| Directions |
Copy every line of text in the data below word for word, leaving out the pictures.

—————

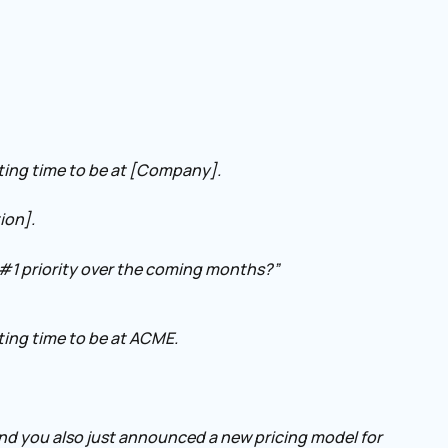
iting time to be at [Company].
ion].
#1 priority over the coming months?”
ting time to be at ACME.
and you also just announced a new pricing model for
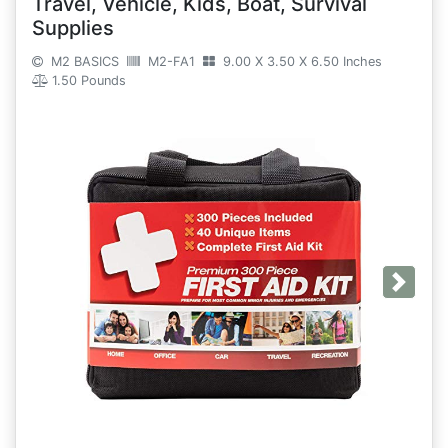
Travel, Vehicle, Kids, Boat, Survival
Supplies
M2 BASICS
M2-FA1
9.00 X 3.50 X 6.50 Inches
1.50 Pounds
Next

—————

| Answer to this task |
iting time to be at [Company].
ion].
#1 priority over the coming months?”
ting time to be at ACME.
and you also just announced a new pricing model for
Travel, Vehicle, Kids, Boat, Survival
Supplies
M2 BASICS
M2-FA1
9.00 X 3.50 X 6.50 Inches
1.50 Pounds
Next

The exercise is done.